◆ EXCERPT ◆
The fake in the current economy resides, I believe, in the concept of “utility”: if you believe this object would be very useful to you, you would pay more. But you are bombarded all the time with well-meaning advertisements ending up in hypnotizing you that this object has an utility for you. So you end up paying proportional to how deep you were brainwashed, which has no link with the producer’s expenses to create that object. You pay the sociologists and the media puppets behind it and their masters. There is an incentive for the producer to lie about the value, and for the buyer to lie about his willing to buy, we end up as liars, beside the exchange.

To eliminate the possibility of this manipulation, an economy has to establish an objective unit for exchange, and that is, obviously, not money, but the effort to produce and the effort to buy. These efforts, in a correct exchange, by definition, should be equal.

science and progress

June 8th, 2008 by Romeo Anghelache

To those skeptics who think science has done no good to humanity because we most visibly conserved our lack of wisdom over the ages, here’s my reply:
Science has helped humanity so much that today most of the parasites can live on the lives of others, even rule and manipulate them (that, presumably, was harder in older times, only rich people could afford a buffoon once in a while).
Science is doing its job so good, that we still can afford to stay (exploited by the) stupid till we die. Growing, supporting or tolerating parasites has become dirt cheap. Science helped us afford to live in the free T-shirt society and get enchanted by it.

This is an undeniable achievement.

It is, perhaps, still true that our lack of wisdom has been almost conserved but science protected us from getting killed in our 20’s because of that.

◆ EXTRACTED DATA ◆
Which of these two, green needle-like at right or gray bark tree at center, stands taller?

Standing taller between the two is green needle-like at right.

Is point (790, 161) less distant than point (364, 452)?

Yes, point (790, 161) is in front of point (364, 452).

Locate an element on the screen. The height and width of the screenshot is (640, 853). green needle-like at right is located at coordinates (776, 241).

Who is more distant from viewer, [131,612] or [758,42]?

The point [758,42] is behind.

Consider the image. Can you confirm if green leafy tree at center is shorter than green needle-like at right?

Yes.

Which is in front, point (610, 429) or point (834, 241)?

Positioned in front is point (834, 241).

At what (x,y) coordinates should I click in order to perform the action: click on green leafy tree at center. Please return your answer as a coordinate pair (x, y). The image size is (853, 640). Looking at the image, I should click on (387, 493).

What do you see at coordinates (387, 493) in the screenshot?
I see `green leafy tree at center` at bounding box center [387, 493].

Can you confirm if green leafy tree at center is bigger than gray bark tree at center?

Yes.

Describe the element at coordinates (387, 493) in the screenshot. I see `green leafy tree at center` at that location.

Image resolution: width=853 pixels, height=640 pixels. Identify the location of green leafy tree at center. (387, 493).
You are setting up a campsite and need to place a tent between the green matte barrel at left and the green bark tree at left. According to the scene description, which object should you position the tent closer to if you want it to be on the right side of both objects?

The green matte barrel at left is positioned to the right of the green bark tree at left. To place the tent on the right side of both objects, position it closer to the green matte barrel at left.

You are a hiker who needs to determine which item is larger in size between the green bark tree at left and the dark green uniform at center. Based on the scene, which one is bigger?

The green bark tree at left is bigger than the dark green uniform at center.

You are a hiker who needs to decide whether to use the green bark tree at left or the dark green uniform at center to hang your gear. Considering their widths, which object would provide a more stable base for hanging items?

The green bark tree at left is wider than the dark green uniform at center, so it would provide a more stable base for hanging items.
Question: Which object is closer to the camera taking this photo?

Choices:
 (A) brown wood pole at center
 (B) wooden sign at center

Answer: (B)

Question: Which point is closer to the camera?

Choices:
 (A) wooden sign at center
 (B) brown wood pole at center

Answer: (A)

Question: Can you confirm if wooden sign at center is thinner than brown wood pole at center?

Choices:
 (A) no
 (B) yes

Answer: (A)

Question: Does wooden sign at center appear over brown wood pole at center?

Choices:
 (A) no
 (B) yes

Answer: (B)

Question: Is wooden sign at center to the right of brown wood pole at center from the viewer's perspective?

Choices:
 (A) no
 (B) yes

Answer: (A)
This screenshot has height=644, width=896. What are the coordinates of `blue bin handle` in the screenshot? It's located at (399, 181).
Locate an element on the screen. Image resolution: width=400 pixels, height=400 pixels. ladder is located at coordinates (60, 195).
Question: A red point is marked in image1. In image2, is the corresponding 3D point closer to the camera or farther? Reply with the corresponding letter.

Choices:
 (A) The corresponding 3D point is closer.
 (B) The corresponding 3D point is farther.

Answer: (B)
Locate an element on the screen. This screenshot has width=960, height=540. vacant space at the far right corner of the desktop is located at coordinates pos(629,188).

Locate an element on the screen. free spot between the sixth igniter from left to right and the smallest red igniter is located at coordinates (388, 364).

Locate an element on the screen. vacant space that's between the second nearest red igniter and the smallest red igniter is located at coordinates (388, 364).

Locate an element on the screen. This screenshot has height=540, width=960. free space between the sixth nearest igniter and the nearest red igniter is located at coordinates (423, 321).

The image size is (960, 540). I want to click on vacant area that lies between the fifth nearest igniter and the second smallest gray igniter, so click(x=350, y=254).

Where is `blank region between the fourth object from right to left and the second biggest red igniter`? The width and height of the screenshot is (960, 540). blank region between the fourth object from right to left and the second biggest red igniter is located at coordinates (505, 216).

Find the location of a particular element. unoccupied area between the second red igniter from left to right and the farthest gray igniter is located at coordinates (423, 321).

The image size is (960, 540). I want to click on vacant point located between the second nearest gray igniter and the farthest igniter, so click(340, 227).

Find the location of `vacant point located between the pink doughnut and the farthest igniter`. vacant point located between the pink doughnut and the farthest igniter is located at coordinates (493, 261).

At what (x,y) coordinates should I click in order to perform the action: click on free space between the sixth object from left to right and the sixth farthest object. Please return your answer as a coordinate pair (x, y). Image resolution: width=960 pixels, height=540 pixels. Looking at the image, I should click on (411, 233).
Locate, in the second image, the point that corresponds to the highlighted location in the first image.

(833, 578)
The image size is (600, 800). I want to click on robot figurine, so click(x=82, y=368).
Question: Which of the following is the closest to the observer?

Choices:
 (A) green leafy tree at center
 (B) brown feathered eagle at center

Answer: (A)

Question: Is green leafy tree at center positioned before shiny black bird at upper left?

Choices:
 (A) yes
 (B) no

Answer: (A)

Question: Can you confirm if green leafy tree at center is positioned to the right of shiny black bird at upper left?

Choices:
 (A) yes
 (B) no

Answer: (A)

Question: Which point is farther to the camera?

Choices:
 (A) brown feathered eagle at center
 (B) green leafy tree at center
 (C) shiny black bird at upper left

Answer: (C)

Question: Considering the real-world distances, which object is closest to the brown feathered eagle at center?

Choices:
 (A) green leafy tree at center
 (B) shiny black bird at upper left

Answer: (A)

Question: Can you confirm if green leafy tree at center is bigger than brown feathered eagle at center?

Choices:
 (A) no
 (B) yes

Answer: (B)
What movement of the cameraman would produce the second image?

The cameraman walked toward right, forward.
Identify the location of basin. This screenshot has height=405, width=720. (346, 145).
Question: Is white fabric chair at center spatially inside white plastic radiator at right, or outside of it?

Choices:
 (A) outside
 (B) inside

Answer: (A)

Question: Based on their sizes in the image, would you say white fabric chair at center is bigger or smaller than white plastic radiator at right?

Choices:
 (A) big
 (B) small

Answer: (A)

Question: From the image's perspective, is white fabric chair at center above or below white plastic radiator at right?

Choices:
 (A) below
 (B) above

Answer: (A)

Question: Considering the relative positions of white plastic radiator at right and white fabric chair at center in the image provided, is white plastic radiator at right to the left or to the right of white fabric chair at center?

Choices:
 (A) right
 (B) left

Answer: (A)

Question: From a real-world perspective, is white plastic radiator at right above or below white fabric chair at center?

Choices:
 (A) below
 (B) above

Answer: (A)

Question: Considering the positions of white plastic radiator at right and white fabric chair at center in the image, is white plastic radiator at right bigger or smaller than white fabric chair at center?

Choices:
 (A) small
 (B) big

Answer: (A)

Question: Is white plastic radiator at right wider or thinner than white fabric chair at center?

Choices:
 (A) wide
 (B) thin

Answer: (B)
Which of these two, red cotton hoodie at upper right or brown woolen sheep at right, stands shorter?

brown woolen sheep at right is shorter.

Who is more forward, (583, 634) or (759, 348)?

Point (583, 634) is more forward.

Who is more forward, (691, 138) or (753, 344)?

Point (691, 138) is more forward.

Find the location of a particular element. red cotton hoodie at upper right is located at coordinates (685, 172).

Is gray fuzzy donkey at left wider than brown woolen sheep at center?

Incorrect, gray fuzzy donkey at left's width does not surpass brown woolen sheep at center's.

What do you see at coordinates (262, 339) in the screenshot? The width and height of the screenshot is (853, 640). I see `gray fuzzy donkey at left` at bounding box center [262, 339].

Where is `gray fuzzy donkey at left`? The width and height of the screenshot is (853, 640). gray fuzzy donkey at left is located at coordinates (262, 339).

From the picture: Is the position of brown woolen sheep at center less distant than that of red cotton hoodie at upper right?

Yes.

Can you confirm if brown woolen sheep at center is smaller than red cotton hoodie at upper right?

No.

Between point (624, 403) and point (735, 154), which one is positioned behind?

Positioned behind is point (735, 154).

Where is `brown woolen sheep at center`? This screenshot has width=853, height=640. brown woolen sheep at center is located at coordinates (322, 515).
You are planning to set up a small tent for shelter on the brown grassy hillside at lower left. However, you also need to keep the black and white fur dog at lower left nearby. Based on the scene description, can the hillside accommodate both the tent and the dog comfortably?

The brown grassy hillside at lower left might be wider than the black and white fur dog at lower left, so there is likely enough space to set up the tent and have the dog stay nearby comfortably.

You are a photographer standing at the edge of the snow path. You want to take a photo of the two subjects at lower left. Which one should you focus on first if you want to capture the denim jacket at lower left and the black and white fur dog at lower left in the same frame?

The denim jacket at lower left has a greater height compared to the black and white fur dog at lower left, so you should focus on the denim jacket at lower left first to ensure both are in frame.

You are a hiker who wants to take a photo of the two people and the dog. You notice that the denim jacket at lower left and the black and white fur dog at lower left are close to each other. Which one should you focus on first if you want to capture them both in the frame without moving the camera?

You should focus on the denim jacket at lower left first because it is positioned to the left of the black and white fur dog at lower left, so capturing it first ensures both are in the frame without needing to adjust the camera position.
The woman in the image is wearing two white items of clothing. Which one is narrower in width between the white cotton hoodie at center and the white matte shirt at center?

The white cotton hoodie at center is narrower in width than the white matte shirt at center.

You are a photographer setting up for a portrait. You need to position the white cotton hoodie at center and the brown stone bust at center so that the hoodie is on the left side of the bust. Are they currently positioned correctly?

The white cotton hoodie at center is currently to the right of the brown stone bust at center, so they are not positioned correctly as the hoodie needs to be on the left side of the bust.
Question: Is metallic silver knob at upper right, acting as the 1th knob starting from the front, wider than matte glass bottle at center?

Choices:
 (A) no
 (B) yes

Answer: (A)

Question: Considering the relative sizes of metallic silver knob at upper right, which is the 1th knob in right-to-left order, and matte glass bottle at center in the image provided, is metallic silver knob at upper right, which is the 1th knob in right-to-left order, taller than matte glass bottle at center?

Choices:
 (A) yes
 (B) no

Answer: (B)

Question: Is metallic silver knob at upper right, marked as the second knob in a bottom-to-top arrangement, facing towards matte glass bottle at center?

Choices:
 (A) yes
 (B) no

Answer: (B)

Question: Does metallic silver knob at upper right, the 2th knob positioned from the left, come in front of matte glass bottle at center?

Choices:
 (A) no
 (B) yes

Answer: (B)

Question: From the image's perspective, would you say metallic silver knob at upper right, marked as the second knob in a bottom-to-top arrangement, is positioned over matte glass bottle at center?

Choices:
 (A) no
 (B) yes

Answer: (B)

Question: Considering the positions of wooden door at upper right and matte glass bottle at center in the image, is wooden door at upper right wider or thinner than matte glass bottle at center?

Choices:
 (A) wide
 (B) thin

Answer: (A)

◆ REQUIREMENT ◆
Could you quote everything from "It is, perhaps, still" down to "because of that." in the excerpt on economy and science?

◆ OUTPUT BELOW ◆
It is, perhaps, still true that our lack of wisdom has been almost conserved but science protected us from getting killed in our 20’s because of that.